Russians have taken to the streets in dozens of cities to protest Putin’s war against Ukraine, with thousands of people reportedly arrested, an extraordinary happening in a country where public opposition is quickly and forcefully silenced.
Anne Appelbaum, a Pulitzer-winning historian for her work on the Soviet Union, said a key, deep-seated fear for Putin is the power of popular protests to overthrow authoritarian governments, an experience solidified for him as a young KGB officer in Dresden fending of pro-democracy protests in 1989 with the fall of East Germany.
“He’s had this anxiety that this would happen to him, that the end of his power would be exactly that, a kind of street demonstration. I think that obsession is exactly what explains his obsession, in turn, with Ukraine,” she said during a panel on Monday hosted by the Johns Hopkins School of Advanced International Studies, where she is a senior fellow.

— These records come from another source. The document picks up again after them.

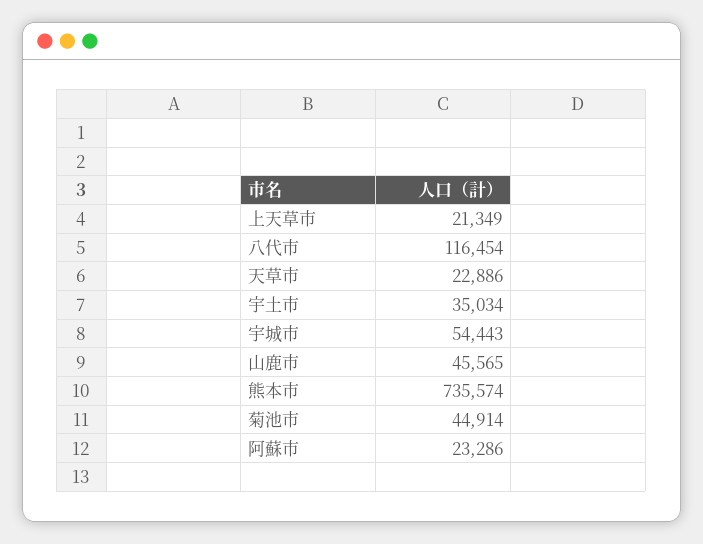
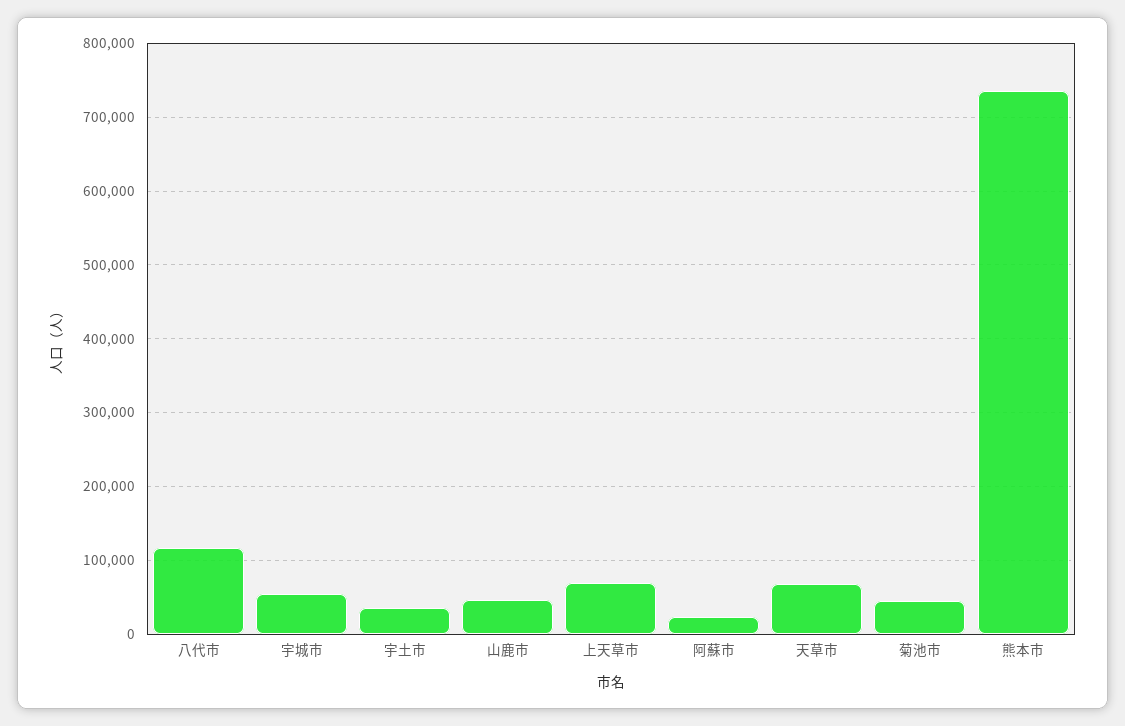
  {
-   "上天草市": 21349,
+   "上天草市": 70000,
    "八代市": 116454,
-   "天草市": 22886,
+   "天草市": 70000,
    "宇土市": 35034,
    "宇城市": 54443,
    "山鹿市": 45565,
    "熊本市": 735574,
    "菊池市": 44914,
    "阿蘇市": 23286
  }

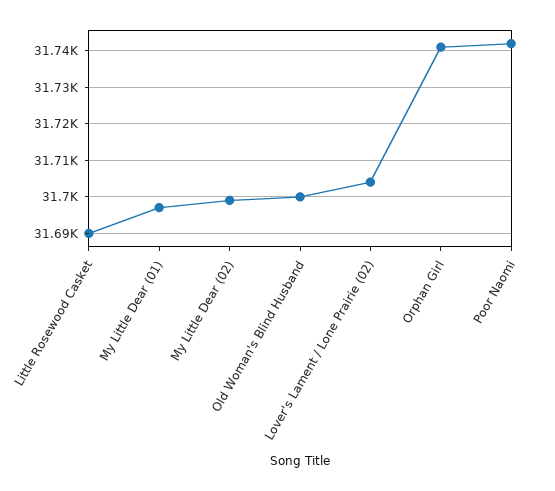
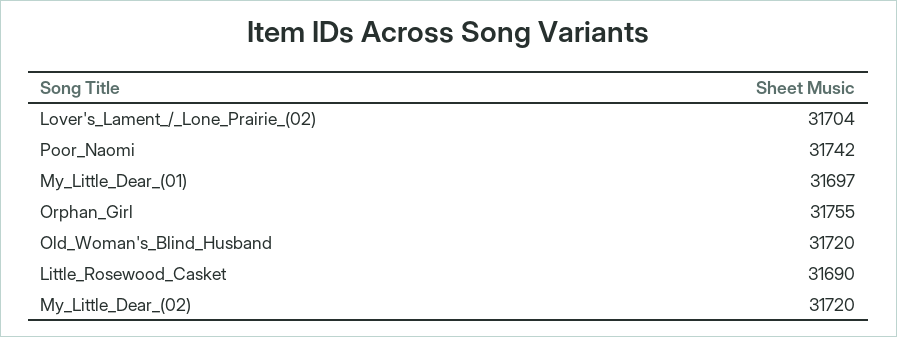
  {
    "Little Rosewood Casket": 31690,
    "My Little Dear (01)": 31697,
-   "My Little Dear (02)": 31700,
+   "My Little Dear (02)": 31720,
-   "Old Woman's Blind Husband": 31700,
+   "Old Woman's Blind Husband": 31720,
    "Lover's Lament / Lone Prairie (02)": 31704,
-   "Orphan Girl": 31740,
+   "Orphan Girl": 31755,
    "Poor Naomi": 31742
  }

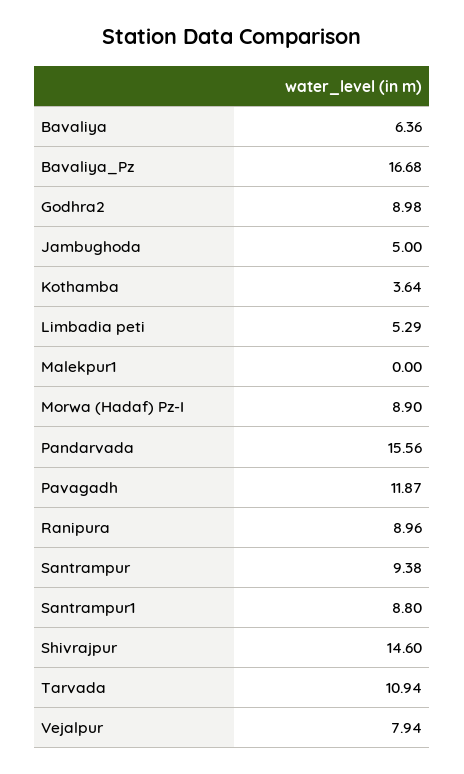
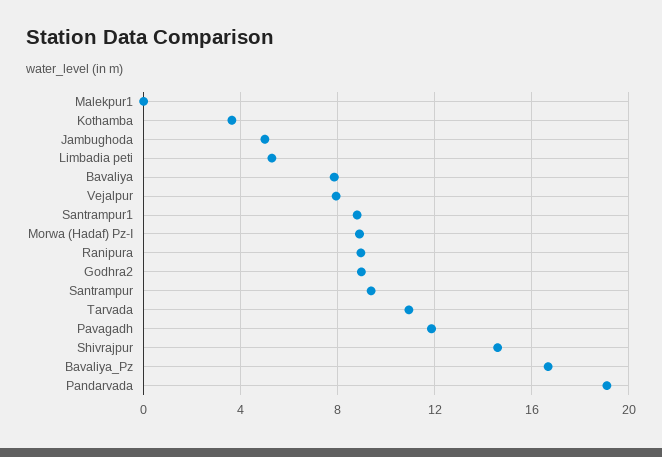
  {
-   "Bavaliya": 6.36,
+   "Bavaliya": 8,
    "Bavaliya_Pz": 16.68,
    "Godhra2": 8.98,
    "Jambughoda": 5,
    "Kothamba": 3.64,
    "Limbadia peti": 5.29,
    "Malekpur1": 0,
    "Morwa (Hadaf) Pz-I": 8.9,
-   "Pandarvada": 15.56,
+   "Pandarvada": 19,
    "Pavagadh": 11.87,
    "Ranipura": 8.96,
    "Santrampur": 9.38,
    "Santrampur1": 8.8,
    "Shivrajpur": 14.6,
    "Tarvada": 10.94,
    "Vejalpur": 7.94
  }

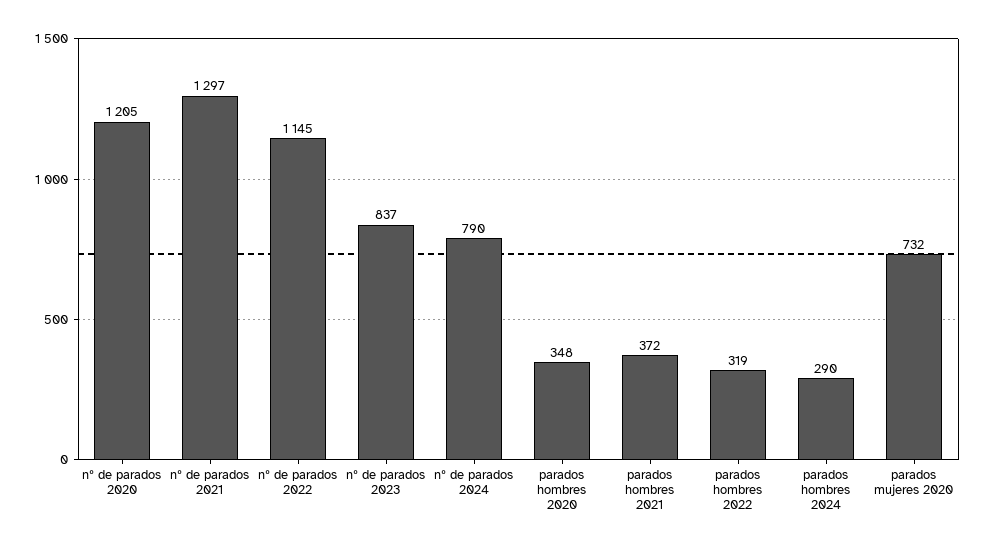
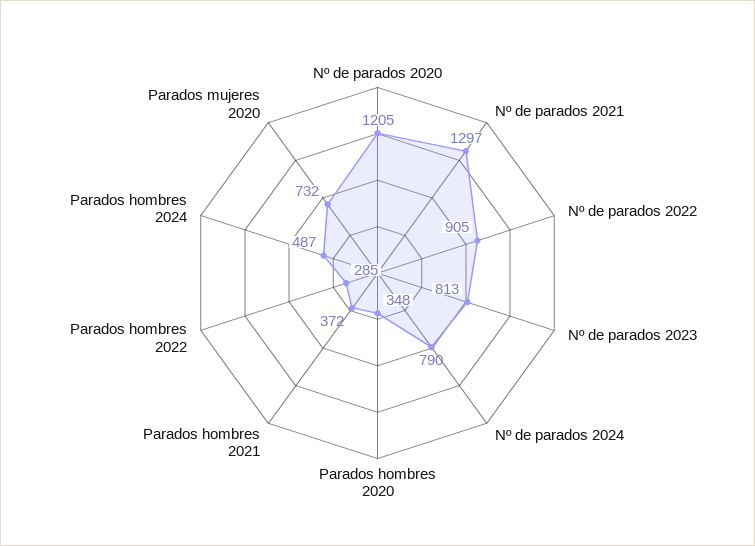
  {
    "nº de parados 2020": 1205,
    "nº de parados 2021": 1297,
-   "nº de parados 2022": 1145,
+   "nº de parados 2022": 905,
-   "nº de parados 2023": 837,
+   "nº de parados 2023": 813,
    "nº de parados 2024": 790,
    "parados hombres 2020": 348,
    "parados hombres 2021": 372,
-   "parados hombres 2022": 319,
+   "parados hombres 2022": 285,
-   "parados hombres 2024": 290,
+   "parados hombres 2024": 487,
    "parados mujeres 2020": 732
  }

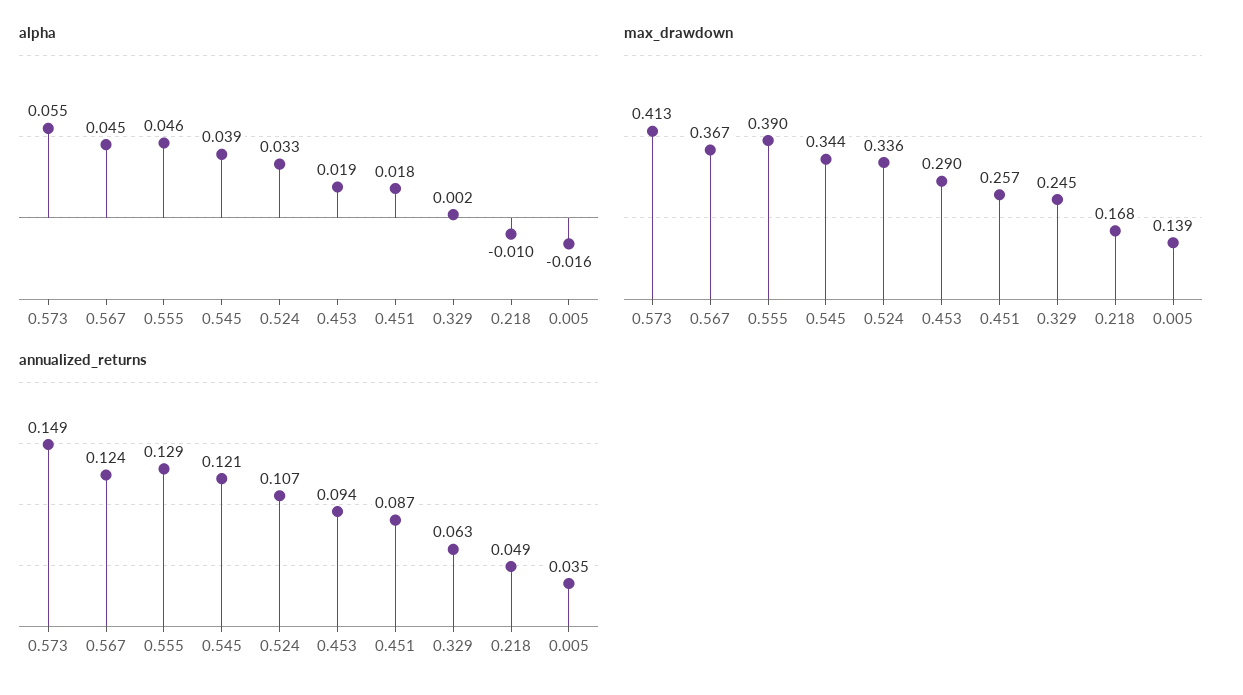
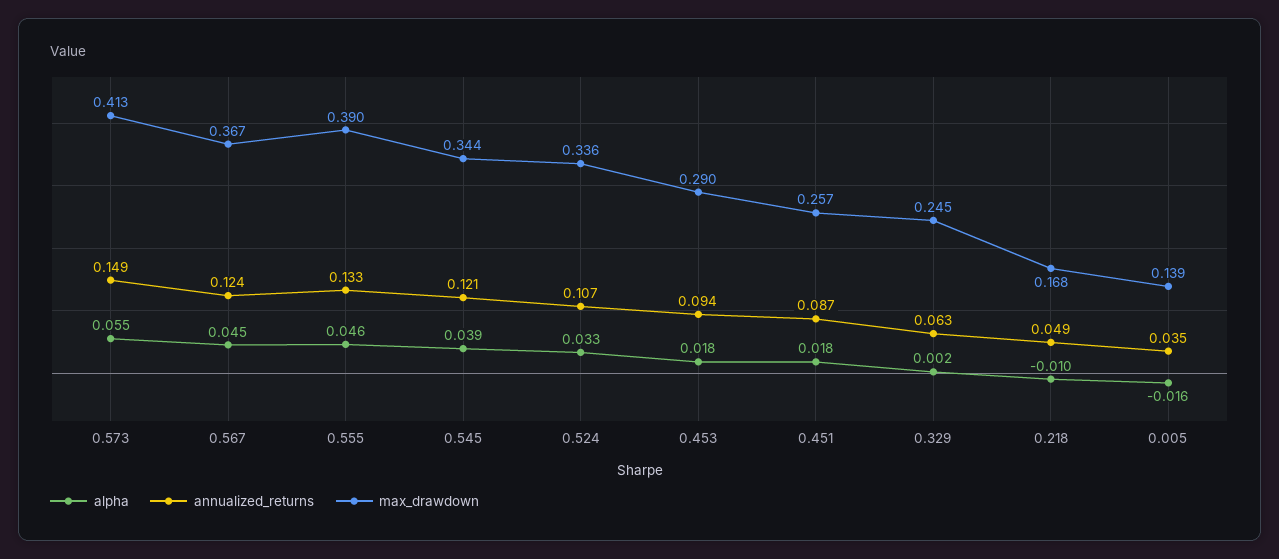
  {
    "alpha": {
      "0.573": 0.055,
      "0.567": 0.045,
      "0.555": 0.046,
      "0.545": 0.039,
      "0.524": 0.033,
-     "0.453": 0.019,
+     "0.453": 0.018,
      "0.451": 0.018,
      "0.329": 0.002,
      "0.218": -0.01,
      "0.005": -0.016
    },
    "max_drawdown": {
      "0.573": 0.413,
      "0.567": 0.367,
      "0.555": 0.39,
      "0.545": 0.344,
      "0.524": 0.336,
      "0.453": 0.29,
      "0.451": 0.257,
      "0.329": 0.245,
      "0.218": 0.168,
      "0.005": 0.139
    },
    "annualized_returns": {
      "0.573": 0.149,
      "0.567": 0.124,
-     "0.555": 0.129,
+     "0.555": 0.133,
      "0.545": 0.121,
      "0.524": 0.107,
      "0.453": 0.094,
      "0.451": 0.087,
      "0.329": 0.063,
      "0.218": 0.049,
      "0.005": 0.035
    }
  }

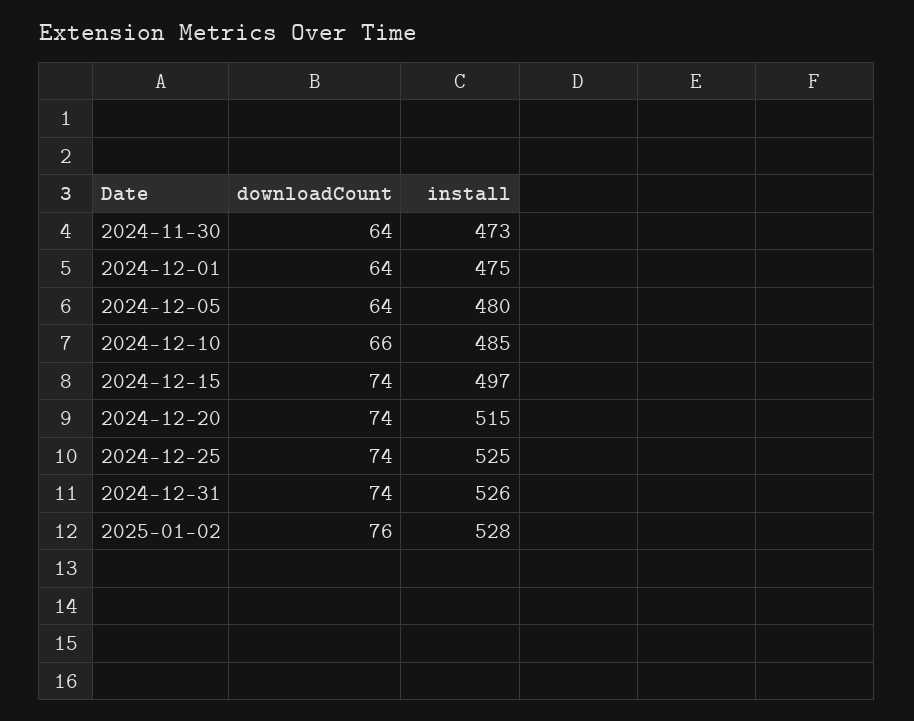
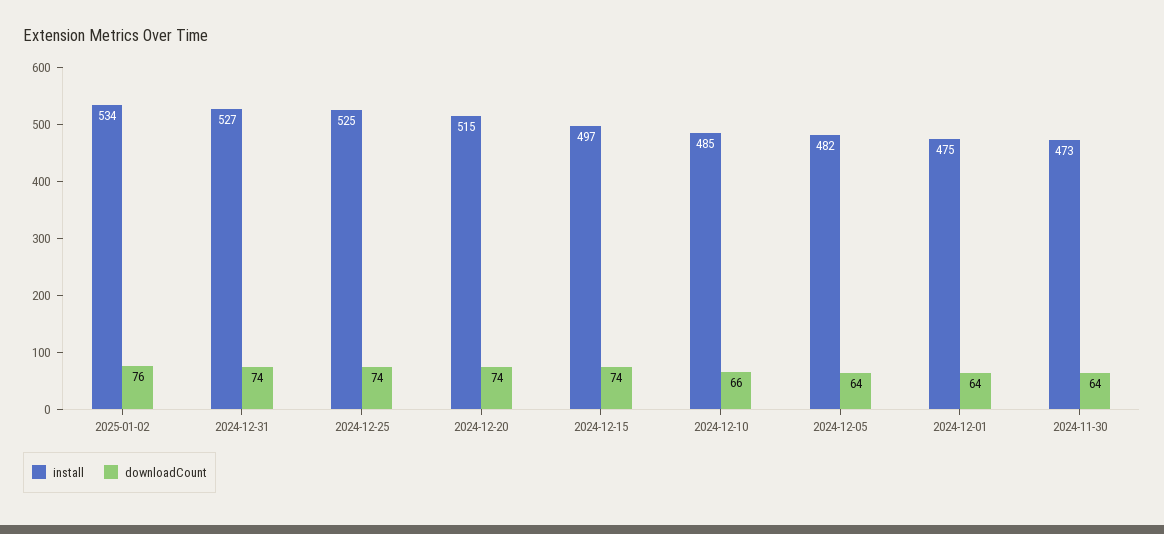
  {
    "downloadCount": {
      "2024-11-30": 64,
      "2024-12-01": 64,
      "2024-12-05": 64,
      "2024-12-10": 66,
      "2024-12-15": 74,
      "2024-12-20": 74,
      "2024-12-25": 74,
      "2024-12-31": 74,
      "2025-01-02": 76
    },
    "install": {
      "2024-11-30": 473,
      "2024-12-01": 475,
-     "2024-12-05": 480,
+     "2024-12-05": 482,
      "2024-12-10": 485,
      "2024-12-15": 497,
      "2024-12-20": 515,
      "2024-12-25": 525,
-     "2024-12-31": 526,
+     "2024-12-31": 527,
-     "2025-01-02": 528
+     "2025-01-02": 534
    }
  }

In rambling speeches revising history, Putin has sought to paint as a threat to Russia’s security Ukraine’s closer ties with the West and democratic reforms — which ousted in a popular revolution in 2014 the pro-Russian and anti-West government in Kyiv.
“He had a line in one of his paranoid television appearances about ‘influence from the West coming to us from Ukraine,’” Appelbaum continued, “and what he means is, the influence of democratic ideas, ideas about transparency, about the rule of law, all of which could potentially damage his autocratic, kleptocratic political system that keeps him in power.”
The U.S., allies and partners are challenged with laying out an exit strategy to rein Putin back in.
Talks between Ukraine’s defense minister and Russian officials on Ukraine’s border of Belarus on Monday failed to yield any breakthroughs, and the Kremlin even stepped up devastating attacks on Ukrainian cities in the midst of the discussions.
The White House has said that President Biden is not expected to speak with Putin. The Russian leader last spoke with Macron on Monday.
“The French President suggested to the Russian President that they remain in contact over the next few days to help prevent the situation from worsening,” the Élysée Palace said in a readout. “President Putin agreed.”